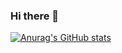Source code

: ### Hi there 👋

[![Anurag's GitHub stats](https://github-readme-stats.vercel.app/api?username=kevios12&show_icons=true)](https://github.com/anuraghazra/github-readme-stats)

<!--
**kevios12/kevios12** is a ✨ _special_ ✨ repository because its `README.md` (this file) appears on your GitHub profile.

Here are some ideas to get you started:

- 🔭 I’m currently working on ...
- 🌱 I’m currently learning ...
- 👯 I’m looking to collaborate on ...
- 🤔 I’m looking for help with ...
- 💬 Ask me about ...
- 📫 How to reach me: ...
- 😄 Pronouns: ...
- ⚡ Fun fact: ...
-->
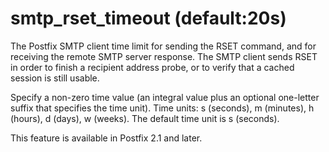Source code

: # smtp_rset_timeout (default:20s) 

 The Postfix SMTP client time limit for sending the RSET command,
and for receiving the remote SMTP server response. The SMTP client
sends RSET in
order to finish a recipient address probe, or to verify that a
cached session is still usable.  

 Specify a non-zero time value (an integral value plus an optional
one-letter suffix that specifies the time unit).  Time units: s
(seconds), m (minutes), h (hours), d (days), w (weeks).
The default time unit is s (seconds).  

 This feature is available in Postfix 2.1 and later.  


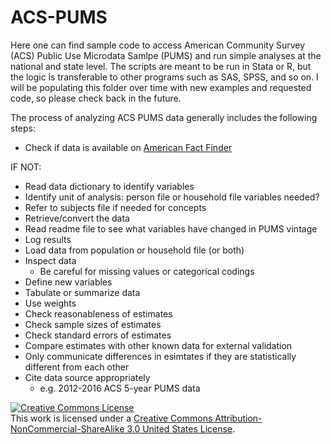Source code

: # ACS-PUMS
Here one can find sample code to access American Community Survey (ACS) Public Use Microdata Samlpe (PUMS) and run simple analyses at the national and state level. The scripts are meant to be run in Stata or R, but the logic is transferable to other programs such as SAS, SPSS, and so on.
I will be populating this folder over time with new examples and requested code, so please check back in the future.

The process of analyzing ACS PUMS data generally includes the following steps:
* Check if data is available on [American Fact Finder](https://factfinder.census.gov/faces/nav/jsf/pages/searchresults.xhtml?refresh=t)

IF NOT:
* Read data dictionary to identify variables
* Identify unit of analysis: person file or household file variables needed?
* Refer to subjects file if needed for concepts 
* Retrieve/convert the data
* Read readme file to see what variables have changed in PUMS vintage
* Log results
* Load data from population or household file (or both)
* Inspect data
  * Be careful for missing values or categorical codings 
* Define new variables 
* Tabulate or summarize data
* Use weights
* Check reasonableness of estimates 
* Check sample sizes of estimates 
* Check standard errors of estimates 
* Compare estimates with other known data for external validation
* Only communicate differences in esimtates if they are statistically different from each other
* Cite data source appropriately
  * e.g. 2012-2016 ACS 5-year PUMS data

<a rel="license" href="http://creativecommons.org/licenses/by-nc-sa/3.0/us/"><img alt="Creative Commons License" style="border-width:0" src="https://i.creativecommons.org/l/by-nc-sa/3.0/us/88x31.png" /></a><br />This work is licensed under a <a rel="license" href="http://creativecommons.org/licenses/by-nc-sa/3.0/us/">Creative Commons Attribution-NonCommercial-ShareAlike 3.0 United States License</a>.
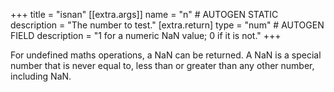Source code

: +++
title = "isnan"
[[extra.args]]
name = "n" # AUTOGEN STATIC
description = "The number to test."
[extra.return]
type = "num" # AUTOGEN FIELD
description = "1 for a numeric NaN value; 0 if it is not."
+++

For undefined maths operations, a NaN can be returned. A NaN is a special number that is never equal to, less than or greater than any other number, including NaN.
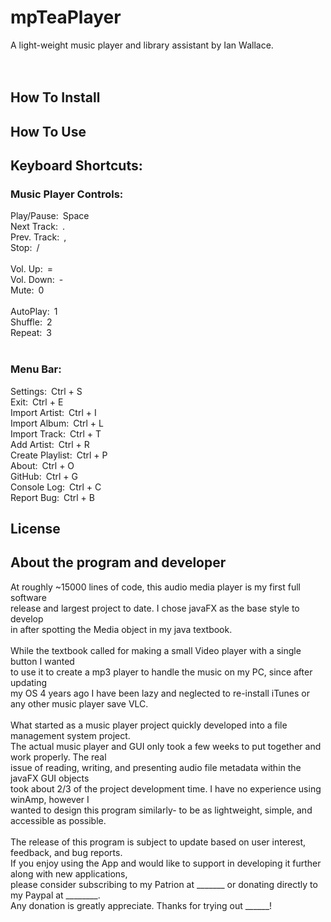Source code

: # mpTeaPlayer <br>
A light-weight music player and library assistant by Ian Wallace. <br>
<br>
<br>
## How To Install

## How To Use

## Keyboard Shortcuts:<br>
### Music Player Controls:<br>
Play/Pause:&ensp;Space<br>
Next Track:&ensp;.<br>
Prev. Track:&ensp;,<br>
Stop:&ensp;/<br>
<br>
Vol. Up:&ensp;=<br>
Vol. Down:&ensp;-<br>
Mute:&ensp;0<br>
<br>
AutoPlay:&ensp;1<br>
Shuffle:&ensp;2<br>
Repeat:&ensp;3<br>
<br>
### Menu Bar:<br>
Settings:&ensp;Ctrl + S<br>
Exit:&ensp;Ctrl + E<br>
Import Artist:&ensp;Ctrl + I<br>
Import Album:&ensp;Ctrl + L<br>
Import Track:&ensp;Ctrl + T<br>
Add Artist:&ensp;Ctrl + R<br>
Create Playlist:&ensp;Ctrl + P<br>
About:&ensp;Ctrl + O<br>
GitHub:&ensp;Ctrl + G<br>
Console Log:&ensp;Ctrl + C<br>
Report Bug:&ensp;Ctrl + B<br>

## License

## About the program and developer<br>
<p>
At roughly ~15000 lines of code, this audio media player is my first full software <br> 
release and largest project to date. I chose javaFX as the base style to develop<br> 
in after spotting the Media object in my java textbook.<br>
<br>
While the textbook called for making a small Video player with a single button I wanted<br>
to use it to create a mp3 player to handle the music on my PC, since after updating<br>
my OS 4 years ago I have been lazy and neglected to re-install iTunes or any other music player
save VLC.<br>
<br>
What started as a music player project quickly developed into a file management system project.<br>
The actual music player and GUI only took a few weeks to put together and work properly. The real<br>
issue of reading, writing, and presenting audio file metadata within the javaFX GUI objects<br>
took about 2/3 of the project development time. I have no experience using winAmp, however I<br>
wanted to design this program similarly- to be as lightweight, simple, and accessible as possible.<br>
<br>
The release of this program is subject to update based on user interest, feedback, and bug reports.<br>
If you enjoy using the App and would like to support in developing it further along with new applications,<br>
please consider subscribing to my Patrion at _______ or donating directly to my Paypal at ________.<br>
Any donation is greatly appreciate. Thanks for trying out ______!<br>
</p>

☆ ☆ ☆ ☆

Required work:
Each line above that contains the string "from" should be identified and copied.

Solution below:
* Load data from population or household file (or both)
* Only communicate differences in esimtates if they are statistically different from each other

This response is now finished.